▶ [O QUE ELABORAR] Reproduza o texto sobre a paridade contributiva de "PorJeison- Postado em" a "a do segurado.", substituindo "segurado" por "participante".

▶ [TRECHO SELECIONADO]
+---+

O equívoco na modulação temporal da vigência da paridade contributiva no regime de previdência complementar


PorJeison- Postado em 18 dezembro 2012

Autores: 
ROCHA, Leonardo Vasconcellos.

 

Uma das previsões relativas ao regime de previdência privada incluídas na Constituição Federal pela Emenda Constitucional nº 20, de 1998, que reformulou seu art. 202, diz respeito à chamada paridade contributiva (§ 3º):

 

É vedado o aporte de recursos a entidade de previdência privada pela União, Estados, Distrito Federal e Municípios, suas autarquias, fundações, empresas públicas, sociedades de economia mista e outras entidades públicas, salvo na qualidade de patrocinador, situação na qual, em hipótese alguma, sua contribuição normal poderá exceder a do segurado.

 

Em regra, estaria proibida a destinação de recursos públicos para fundos de pensão, salvo por meio de entidades públicas que assumissem a condição de patrocinadoras de um plano de benefícios operado por entidade de previdência complementar.

 

Neste caso excepcional, entretanto, fixou-se um balizamento, segundo o qual, em hipótese alguma, suas contribuições normais poderiam exceder àquelas vertidas por participantes e assistidos. Trata-se do instituto da paridade.

 

No corpo da citada EC nº 20/98, precisamente em seu art. 5º, previu-se, ainda, uma determinação responsável por conferir efeitos prospectivos à vigência de tal instituto. Eis ou seu teor:

 

Art. 5º - O disposto no art. 202, § 3º, da Constituição Federal, quanto à exigência de paridade entre a contribuição da patrocinadora e a contribuição do segurado, terá vigência no prazo de dois anos a partir da publicação desta Emenda, ou, caso ocorra antes, na data de publicação da lei complementar a que se refere o § 4º do mesmo artigo. (grifado)

+---+

▶ [INFORMAÇÕES FORNECIDAS]

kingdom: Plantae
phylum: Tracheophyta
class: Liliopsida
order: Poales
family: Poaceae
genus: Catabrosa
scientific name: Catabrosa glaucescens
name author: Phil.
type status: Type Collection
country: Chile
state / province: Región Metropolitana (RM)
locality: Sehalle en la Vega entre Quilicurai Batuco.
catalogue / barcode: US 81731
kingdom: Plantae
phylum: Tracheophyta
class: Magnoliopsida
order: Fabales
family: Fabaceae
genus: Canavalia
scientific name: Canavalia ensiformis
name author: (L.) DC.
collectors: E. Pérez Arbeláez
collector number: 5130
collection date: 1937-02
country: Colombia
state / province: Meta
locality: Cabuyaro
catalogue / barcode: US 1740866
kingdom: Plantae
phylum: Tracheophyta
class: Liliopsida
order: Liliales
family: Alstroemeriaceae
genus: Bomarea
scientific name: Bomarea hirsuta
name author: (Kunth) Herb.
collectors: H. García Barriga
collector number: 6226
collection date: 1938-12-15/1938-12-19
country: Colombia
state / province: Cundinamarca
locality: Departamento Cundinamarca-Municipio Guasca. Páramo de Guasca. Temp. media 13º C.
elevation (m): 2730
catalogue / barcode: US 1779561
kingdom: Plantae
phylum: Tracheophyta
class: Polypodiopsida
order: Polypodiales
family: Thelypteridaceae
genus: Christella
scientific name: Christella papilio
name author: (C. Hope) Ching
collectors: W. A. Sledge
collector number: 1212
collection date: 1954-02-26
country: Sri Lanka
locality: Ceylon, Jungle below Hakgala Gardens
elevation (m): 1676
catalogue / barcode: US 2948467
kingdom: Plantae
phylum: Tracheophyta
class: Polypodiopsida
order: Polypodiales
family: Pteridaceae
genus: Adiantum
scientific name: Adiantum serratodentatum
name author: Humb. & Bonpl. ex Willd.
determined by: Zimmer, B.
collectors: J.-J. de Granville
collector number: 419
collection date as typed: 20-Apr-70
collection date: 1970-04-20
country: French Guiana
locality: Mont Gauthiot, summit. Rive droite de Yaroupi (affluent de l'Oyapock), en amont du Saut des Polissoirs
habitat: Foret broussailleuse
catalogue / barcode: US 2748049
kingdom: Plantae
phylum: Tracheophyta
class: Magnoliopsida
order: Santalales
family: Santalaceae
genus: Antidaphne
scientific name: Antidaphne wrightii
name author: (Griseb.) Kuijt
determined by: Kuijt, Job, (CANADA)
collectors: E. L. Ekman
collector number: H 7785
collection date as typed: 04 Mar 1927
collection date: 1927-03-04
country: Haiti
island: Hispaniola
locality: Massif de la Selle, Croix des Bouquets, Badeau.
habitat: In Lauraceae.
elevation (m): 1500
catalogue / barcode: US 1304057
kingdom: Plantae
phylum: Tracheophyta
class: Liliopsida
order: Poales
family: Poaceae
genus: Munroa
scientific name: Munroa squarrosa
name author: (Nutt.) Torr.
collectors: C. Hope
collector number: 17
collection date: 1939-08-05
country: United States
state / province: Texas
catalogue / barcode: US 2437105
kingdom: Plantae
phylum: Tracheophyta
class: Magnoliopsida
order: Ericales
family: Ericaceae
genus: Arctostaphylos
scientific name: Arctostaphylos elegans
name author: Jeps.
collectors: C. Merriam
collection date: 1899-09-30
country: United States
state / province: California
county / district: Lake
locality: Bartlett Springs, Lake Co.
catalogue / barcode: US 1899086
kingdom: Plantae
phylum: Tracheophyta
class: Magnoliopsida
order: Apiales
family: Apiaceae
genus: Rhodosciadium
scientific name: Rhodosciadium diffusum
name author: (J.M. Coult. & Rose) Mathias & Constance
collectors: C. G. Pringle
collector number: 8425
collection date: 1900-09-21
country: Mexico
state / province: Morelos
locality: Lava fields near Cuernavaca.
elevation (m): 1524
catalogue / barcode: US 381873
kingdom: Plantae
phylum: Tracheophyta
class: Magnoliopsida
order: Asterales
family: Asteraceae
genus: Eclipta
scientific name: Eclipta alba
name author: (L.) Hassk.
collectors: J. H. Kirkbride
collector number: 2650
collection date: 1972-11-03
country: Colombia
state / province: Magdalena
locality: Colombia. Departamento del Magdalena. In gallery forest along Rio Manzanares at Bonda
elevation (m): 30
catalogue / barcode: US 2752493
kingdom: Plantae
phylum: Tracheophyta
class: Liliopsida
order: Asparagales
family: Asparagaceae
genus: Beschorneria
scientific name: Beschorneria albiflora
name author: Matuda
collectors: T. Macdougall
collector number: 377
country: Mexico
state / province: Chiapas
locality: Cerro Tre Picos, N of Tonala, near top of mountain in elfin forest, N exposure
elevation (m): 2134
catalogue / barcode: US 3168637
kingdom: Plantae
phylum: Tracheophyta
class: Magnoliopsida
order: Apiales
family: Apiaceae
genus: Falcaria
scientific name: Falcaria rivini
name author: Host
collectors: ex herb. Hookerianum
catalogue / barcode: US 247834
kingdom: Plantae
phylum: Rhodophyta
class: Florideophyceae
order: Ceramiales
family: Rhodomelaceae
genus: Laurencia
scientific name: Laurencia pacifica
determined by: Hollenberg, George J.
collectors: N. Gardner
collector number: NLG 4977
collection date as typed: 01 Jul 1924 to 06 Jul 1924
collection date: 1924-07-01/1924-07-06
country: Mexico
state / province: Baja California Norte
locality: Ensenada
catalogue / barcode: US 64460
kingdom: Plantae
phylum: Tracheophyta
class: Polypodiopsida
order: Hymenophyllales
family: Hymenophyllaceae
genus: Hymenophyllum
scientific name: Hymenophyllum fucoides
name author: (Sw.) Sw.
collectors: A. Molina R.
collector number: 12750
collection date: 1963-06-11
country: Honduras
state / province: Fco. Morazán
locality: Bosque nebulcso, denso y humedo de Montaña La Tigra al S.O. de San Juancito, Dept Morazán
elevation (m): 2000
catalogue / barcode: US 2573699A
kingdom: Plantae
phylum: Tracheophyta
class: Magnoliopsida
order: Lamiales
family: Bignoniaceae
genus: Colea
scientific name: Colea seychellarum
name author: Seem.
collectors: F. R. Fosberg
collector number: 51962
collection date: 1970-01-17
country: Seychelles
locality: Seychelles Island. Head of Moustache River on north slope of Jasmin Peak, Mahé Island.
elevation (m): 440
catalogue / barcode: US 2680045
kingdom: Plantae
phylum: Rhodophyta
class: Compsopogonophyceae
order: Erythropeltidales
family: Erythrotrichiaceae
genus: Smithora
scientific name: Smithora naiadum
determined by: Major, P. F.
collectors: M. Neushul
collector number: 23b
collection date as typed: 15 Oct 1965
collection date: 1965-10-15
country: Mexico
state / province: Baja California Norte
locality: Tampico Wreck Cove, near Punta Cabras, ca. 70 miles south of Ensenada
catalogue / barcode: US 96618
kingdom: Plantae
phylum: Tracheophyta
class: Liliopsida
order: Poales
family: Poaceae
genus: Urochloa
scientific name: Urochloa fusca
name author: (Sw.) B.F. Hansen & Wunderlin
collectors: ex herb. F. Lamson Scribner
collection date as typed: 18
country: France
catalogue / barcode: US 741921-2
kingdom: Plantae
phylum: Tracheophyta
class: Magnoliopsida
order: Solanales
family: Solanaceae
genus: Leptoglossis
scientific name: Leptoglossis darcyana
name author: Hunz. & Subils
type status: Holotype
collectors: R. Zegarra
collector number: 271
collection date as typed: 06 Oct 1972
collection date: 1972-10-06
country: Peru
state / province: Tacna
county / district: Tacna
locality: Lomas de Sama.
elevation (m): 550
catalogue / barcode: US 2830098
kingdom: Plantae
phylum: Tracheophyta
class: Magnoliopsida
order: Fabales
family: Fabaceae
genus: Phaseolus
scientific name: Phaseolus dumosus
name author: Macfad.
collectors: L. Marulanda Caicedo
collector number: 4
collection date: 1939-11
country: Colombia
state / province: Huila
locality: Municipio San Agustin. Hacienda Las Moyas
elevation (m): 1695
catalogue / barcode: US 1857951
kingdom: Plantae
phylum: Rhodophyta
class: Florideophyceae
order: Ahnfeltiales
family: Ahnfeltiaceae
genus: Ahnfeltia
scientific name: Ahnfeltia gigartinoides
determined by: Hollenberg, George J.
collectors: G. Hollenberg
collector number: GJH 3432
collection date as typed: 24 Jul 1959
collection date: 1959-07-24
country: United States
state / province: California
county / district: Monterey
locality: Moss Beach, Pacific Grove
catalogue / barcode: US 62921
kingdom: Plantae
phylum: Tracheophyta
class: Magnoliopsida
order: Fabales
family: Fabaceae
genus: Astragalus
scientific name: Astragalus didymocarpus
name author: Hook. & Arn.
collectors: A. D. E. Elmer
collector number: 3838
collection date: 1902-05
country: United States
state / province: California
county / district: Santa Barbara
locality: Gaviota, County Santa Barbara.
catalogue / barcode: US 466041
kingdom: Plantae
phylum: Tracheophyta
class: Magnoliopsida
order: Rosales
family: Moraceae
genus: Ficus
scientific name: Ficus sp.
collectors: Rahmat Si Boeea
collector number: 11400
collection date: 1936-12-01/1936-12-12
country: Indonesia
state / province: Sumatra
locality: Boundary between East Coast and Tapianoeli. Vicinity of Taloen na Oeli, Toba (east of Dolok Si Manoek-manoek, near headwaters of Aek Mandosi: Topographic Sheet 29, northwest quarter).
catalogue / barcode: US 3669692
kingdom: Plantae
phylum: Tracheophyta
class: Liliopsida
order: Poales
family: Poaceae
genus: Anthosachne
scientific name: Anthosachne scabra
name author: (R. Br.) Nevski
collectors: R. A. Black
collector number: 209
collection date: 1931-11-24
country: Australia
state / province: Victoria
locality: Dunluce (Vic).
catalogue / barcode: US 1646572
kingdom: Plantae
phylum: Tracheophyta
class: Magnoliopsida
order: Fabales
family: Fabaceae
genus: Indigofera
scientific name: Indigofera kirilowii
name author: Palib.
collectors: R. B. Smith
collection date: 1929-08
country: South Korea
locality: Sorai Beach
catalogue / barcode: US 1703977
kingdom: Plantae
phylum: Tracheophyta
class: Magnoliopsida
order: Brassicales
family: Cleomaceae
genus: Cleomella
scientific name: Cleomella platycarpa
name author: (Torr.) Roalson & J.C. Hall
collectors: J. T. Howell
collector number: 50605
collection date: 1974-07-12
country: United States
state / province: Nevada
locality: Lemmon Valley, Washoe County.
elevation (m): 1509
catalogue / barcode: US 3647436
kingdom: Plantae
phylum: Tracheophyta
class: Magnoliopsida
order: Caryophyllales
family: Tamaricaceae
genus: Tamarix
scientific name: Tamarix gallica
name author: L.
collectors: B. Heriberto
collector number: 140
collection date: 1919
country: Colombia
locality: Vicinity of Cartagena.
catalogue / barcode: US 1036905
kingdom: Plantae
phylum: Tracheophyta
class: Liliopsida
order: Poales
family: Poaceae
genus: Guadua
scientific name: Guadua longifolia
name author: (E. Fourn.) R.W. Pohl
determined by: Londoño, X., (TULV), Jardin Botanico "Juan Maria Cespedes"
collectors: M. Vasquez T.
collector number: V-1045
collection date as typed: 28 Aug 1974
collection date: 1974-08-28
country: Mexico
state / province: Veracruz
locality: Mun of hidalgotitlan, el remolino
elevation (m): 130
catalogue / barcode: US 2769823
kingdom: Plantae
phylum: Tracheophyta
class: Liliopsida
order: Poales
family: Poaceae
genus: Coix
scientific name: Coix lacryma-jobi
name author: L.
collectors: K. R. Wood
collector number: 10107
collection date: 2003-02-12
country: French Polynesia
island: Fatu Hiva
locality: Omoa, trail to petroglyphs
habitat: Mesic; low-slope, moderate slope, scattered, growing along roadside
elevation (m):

+---+

▶ [RESULTADO DO EXERCÍCIO]
PorJeison- Postado em 18 dezembro 2012

Autores: 
ROCHA, Leonardo Vasconcellos.

 

Uma das previsões relativas ao regime de previdência privada incluídas na Constituição Federal pela Emenda Constitucional nº 20, de 1998, que reformulou seu art. 202, diz respeito à chamada paridade contributiva (§ 3º):

 

É vedado o aporte de recursos a entidade de previdência privada pela União, Estados, Distrito Federal e Municípios, suas autarquias, fundações, empresas públicas, sociedades de economia mista e outras entidades públicas, salvo na qualidade de patrocinador, situação na qual, em hipótese alguma, sua contribuição normal poderá exceder a do participante.